The system will monitor about 120 garages across Paris. Using their cellphones, drivers will be able to find out whether a nearby garage is open and has available parking spots.
If all goes according to plan, drivers prowling for parking will not be the only ones who benefit.
"At certain times of day, 20 to 25 percent of vehicles are in search of a parking space. With this service, we should be able to improve the traffic flow," said Francois Le Vert, a representative of the Federation Nationale des Metiers du Stationnement, an organization of parking garages that helped develop the system.
Eight companies are participating: Orange and SFR, the two leading French mobile networks; Canal TP, Navx and V-Trafic, which specialize in travel and navigation software; the consulting firms Setec and Carte Blanche Conseil and New Technology for Citizens, a group of companies that provides travel services.
Participating parking garages are linked via the Internet to a central server, and when the status of a garage changes -- open or closed, full or offering a needed spot -- it sends a message to the server, which sends updates to the service providers.

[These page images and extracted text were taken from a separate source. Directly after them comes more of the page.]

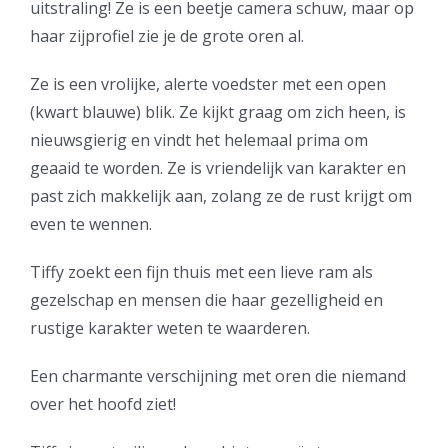
uitstraling! Ze is een beetje camera schuw, maar op
haar zijprofiel zie je de grote oren al.
Ze is een vrolijke, alerte voedster met een open
(kwart blauwe) blik. Ze kijkt graag om zich heen, is
nieuwsgierig en vindt het helemaal prima om
geaaid te worden. Ze is vriendelijk van karakter en
past zich makkelijk aan, zolang ze de rust krijgt om
even te wennen.
Tiffy zoekt een fijn thuis met een lieve ram als
gezelschap en mensen die haar gezelligheid en
rustige karakter weten te waarderen.
Een charmante verschijning met oren die niemand
over het hoofd ziet!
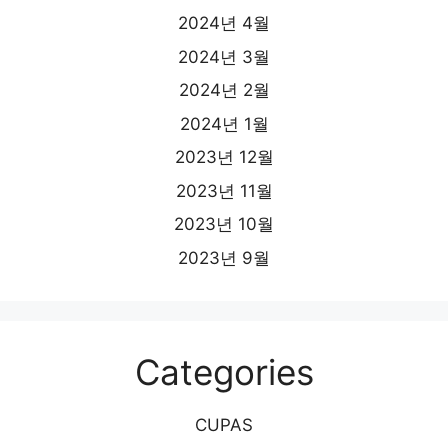
2024년 4월
2024년 3월
2024년 2월
2024년 1월
2023년 12월
2023년 11월
2023년 10월
2023년 9월
Categories
CUPAS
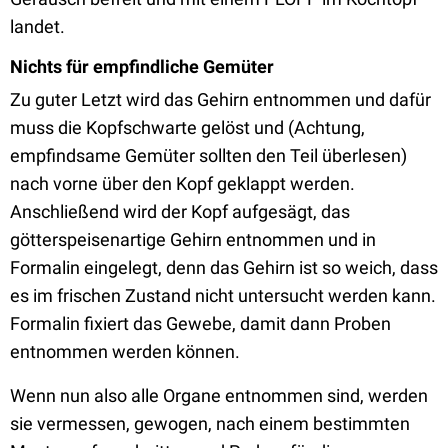
landet.
Nichts für empfindliche Gemüter
Zu guter Letzt wird das Gehirn entnommen und dafür
muss die Kopfschwarte gelöst und (Achtung,
empfindsame Gemüter sollten den Teil überlesen)
nach vorne über den Kopf geklappt werden.
Anschließend wird der Kopf aufgesägt, das
götterspeisenartige Gehirn entnommen und in
Formalin eingelegt, denn das Gehirn ist so weich, dass
es im frischen Zustand nicht untersucht werden kann.
Formalin fixiert das Gewebe, damit dann Proben
entnommen werden können.
Wenn nun also alle Organe entnommen sind, werden
sie vermessen, gewogen, nach einem bestimmten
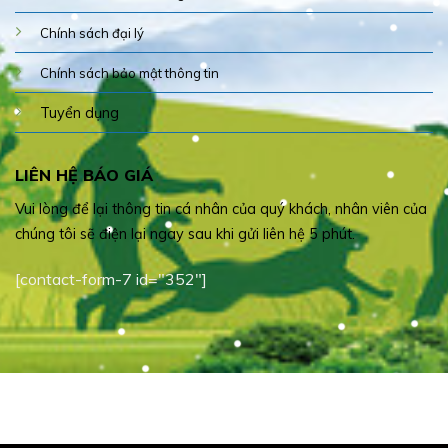
Chính sách đại lý
Chính sách bảo mật thông tin
Tuyển dụng
LIÊN HỆ BÁO GIÁ
Vui lòng để lại thông tin cá nhân của quý khách, nhân viên của
chúng tôi sẽ điện lại ngay sau khi gửi liên hệ 5 phút.
[contact-form-7 id="352"]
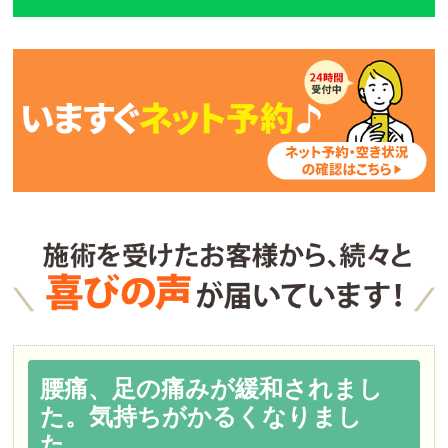
腰痛、足の痛みが緩和されまし
た。気持ちがかるくなりまし
た。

At Orange, customers will be able to consult the parking database free via the Orange World portal on any compatible cellphone. The only charges will be for downloading the data. Orange can find the caller's approximate location by determining which antenna the phone is connecting to, or the user can simply enter an address.
Alexandre Nepveu, Orange's director of marketing for telematic and automobile applications, said the company planned to add a service for cellphones equipped with GPS receivers early next year that will allow drivers to be guided to the nearest available garage much more precisely.
Nepveu left open the possibility that the service could be made available to customers of foreign networks, but for now, the service will be available only in French to Orange customers with contracts in France.
Jean Cherbonnier, a founder of Navx, said any driver could sign up for the package offered by his company.
Navx's service is compatible with about half of all personal navigation devices on the market now, and Cherbonnier said he expected this to increase to 80 percent within six months. The company also markets a service that tells drivers the locations of speed cameras.